Elliott’s name stuck because that red paint—wet and bold under my brush—evoked a comic-book hero, scrappy and unstoppable. She wasn’t my first build, but the old salts swear your second boat’s the keeper.

Her maiden voyage came sooner—on the Salton Sea 100, a gritty 100-mile race in the Puget Sound. Michael drove down from Tacoma, his skepticism melting when he saw her gleam. “Let’s win this thing,” he said, clapping my shoulder.

We launched Spider Boy under a cool Pacific Northwest day, her Tohatsu purring, sails snapping in the desert wind.

We tore through the pack, neck-and-neck with the leaders, the shore a blur of salt-crusted trailers and cheering stragglers.

This was supposed to be a five-day trip—until the tides, those fickle bastards, shifted against us. The Salton’s quirks—shallow, unpredictable—bogged us down in the final stretch. Days later, we crossed maybe a second, a hair behind. “Next time,” Michael grinned, wiping sweat. “Tides won’t save them twice.”

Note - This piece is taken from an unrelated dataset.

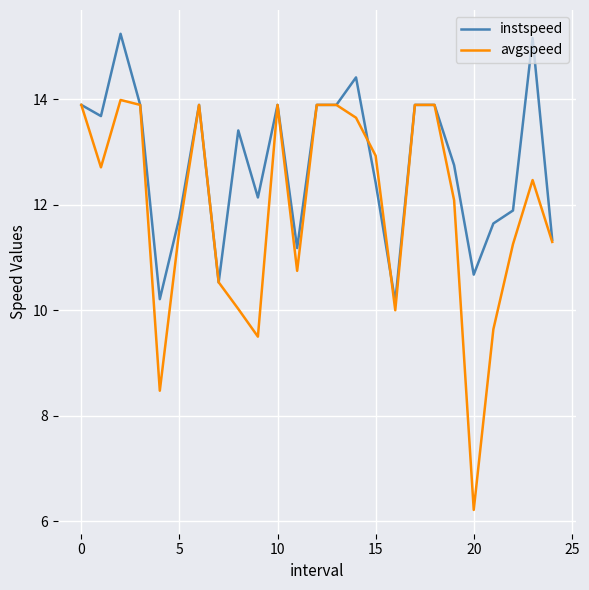

Rank the series by their average value, from lowest to highest.

avgspeed, instspeed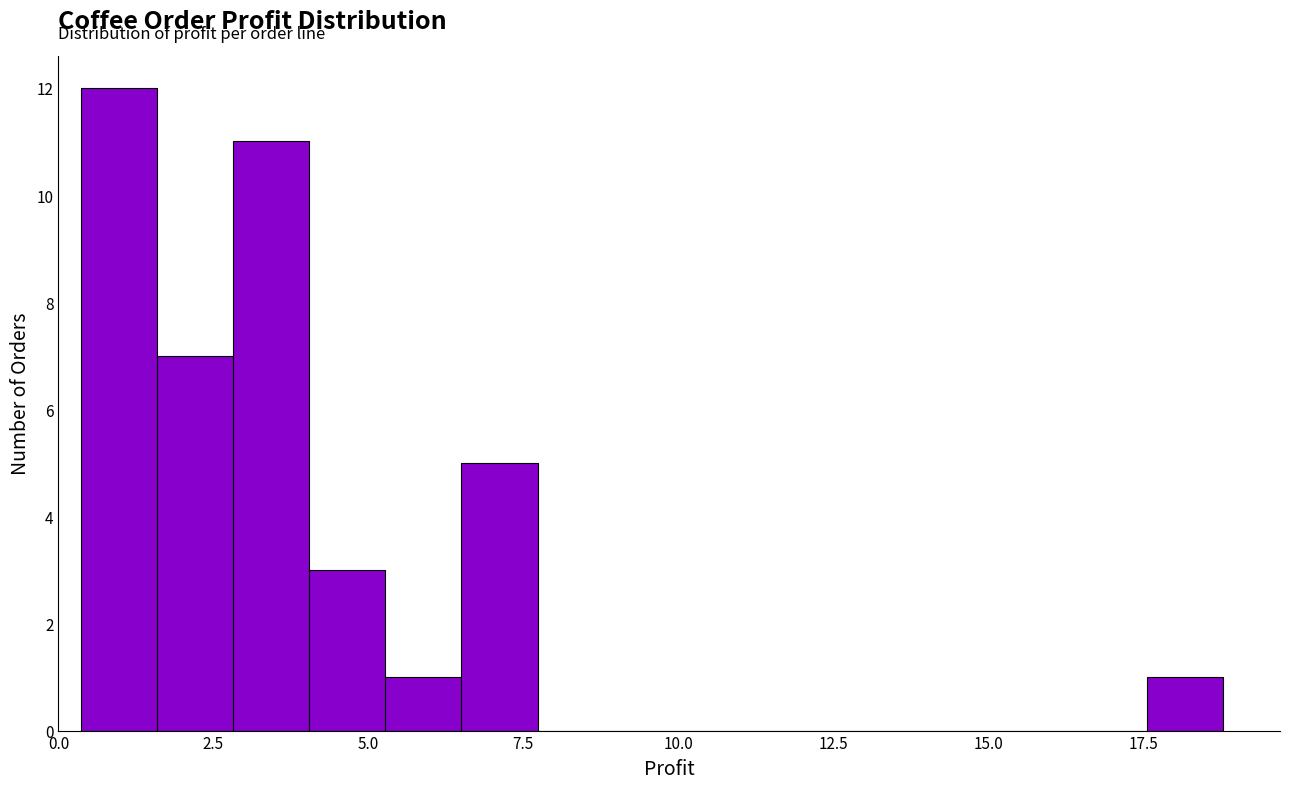

Around what value on the x-axis is the tallest bar? Give the approximate position of its centre, as read against the axis.

1.0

Days—or was it months?—before I now forgot home, I’d sunk an hour into YouTube, hypnotized by a sailor’s five-minute primer on pouring flotation foam into the bilges. “Mix, pour, let it swell,” he rasped, his voice like a rusty anchor.

I jotted notes, imagining Spider Boy buoyant and defiant, her guts sealed. The project had been a slog. Day one, she’d slumped in my garage like a shipwrecked corpse—hull pocked, trailer wheezing.

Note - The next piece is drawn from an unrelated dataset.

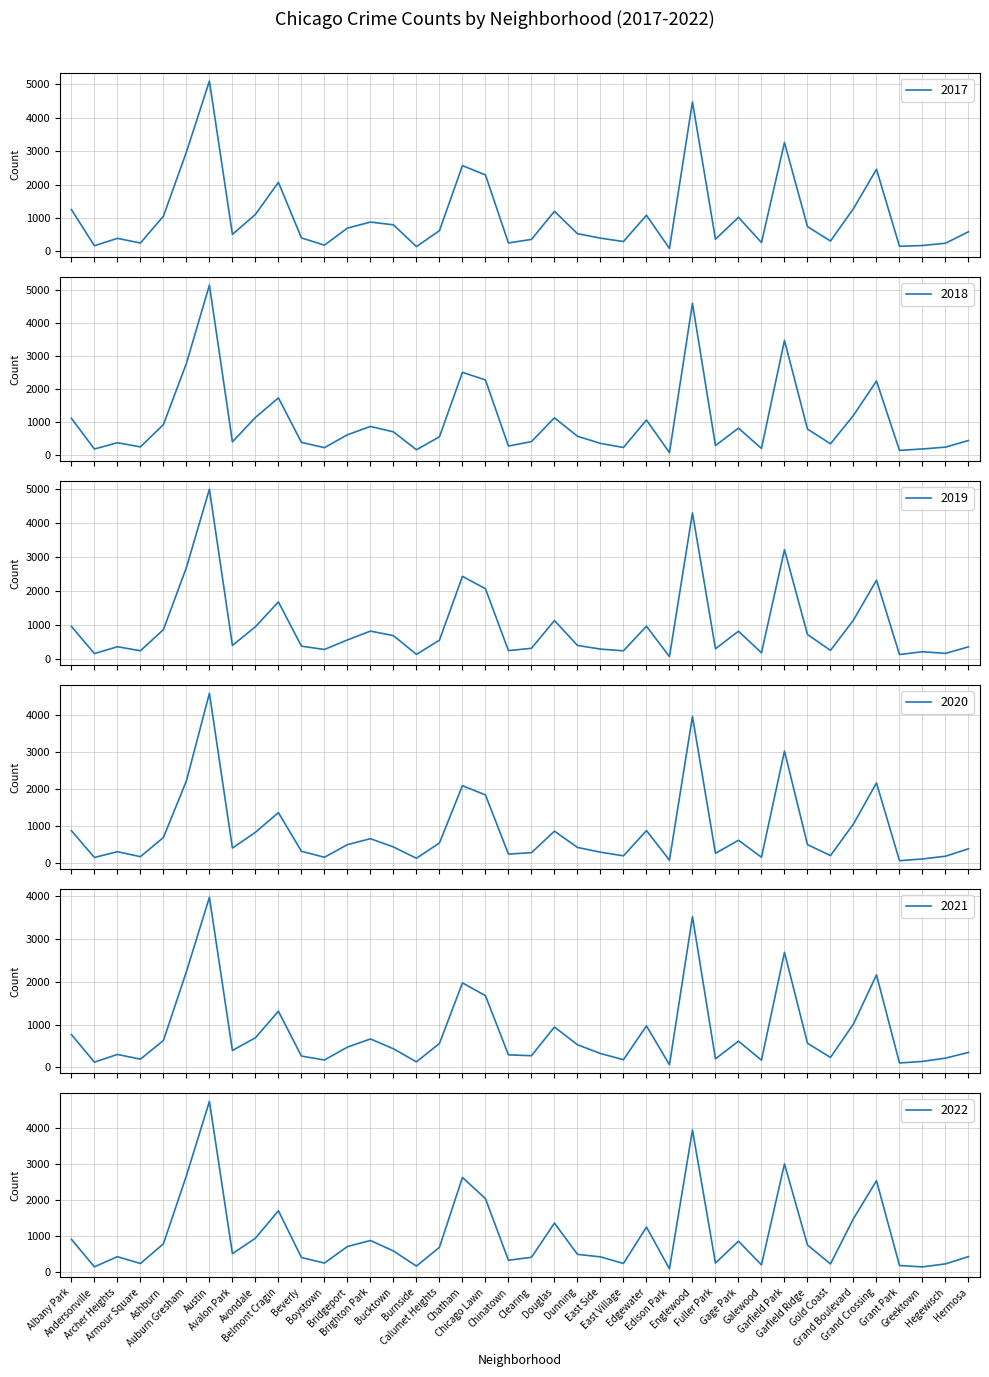

How many series are shown in this chart?

6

I sanded until my arms burned, fiberglass dust choking me like a sandstorm.

Yesterday, we—partnered in this madness—set the glass, her hull now a red beacon with one coat down, more to go, plus flooring and rigging.

Without a vision—Elliott’s spark, my stubborn dream—Spider Boy might’ve been a Craigslist casualty, another hull left to rot.

The Salton Sea 100 proved her mettle, even if the tides stole our crown. Michael and I debriefed over beers, plotting revenge. “She’s a fighter,” he said, and I saw Elliott in his grin.

The journey’s the prize—every cut, every buck, every late-night grind. My wife’s jabs keep me sane. “If you die, Mike’s not getting it,” she’d tease, picturing his junkyard trio—Gremlin, Matador, Potter. “I’d torch it for the insurance.” She wouldn’t—she’s as deep in this as I am, her hands red-streaked, her wit a lifeline.

Aubrey, his little sister, is the heart, though. “Did Spider Boy sail fast, Papa?” she asked. “Fast enough to scare the tides,” I said, her giggle fueling the fire. The Salish 100 looms; July’s the next test.

Should you start your own boat project? Not if you’re a perfectionist, short on space, or tool-poor. My garage became a war zone—sawhorses, drills, so much boat stuff. I’m no master; I’ve learned by botching—epoxy spills I’ll deny, a trailer that took forever.

But small-boat life is raw joy—the itching of fiberglass, the sting of acetone, the rush of red paint.

Spider Boy’s more than a boat; she’s a pact—with Elliott, Michael, Aubrey, and Lisa—to see it through. We nearly owned the Salton Sea 100; next time, we will.

Maybe next year, or one day, father-son or mother-daughter might decide to chase that Salton Sea 100 vision.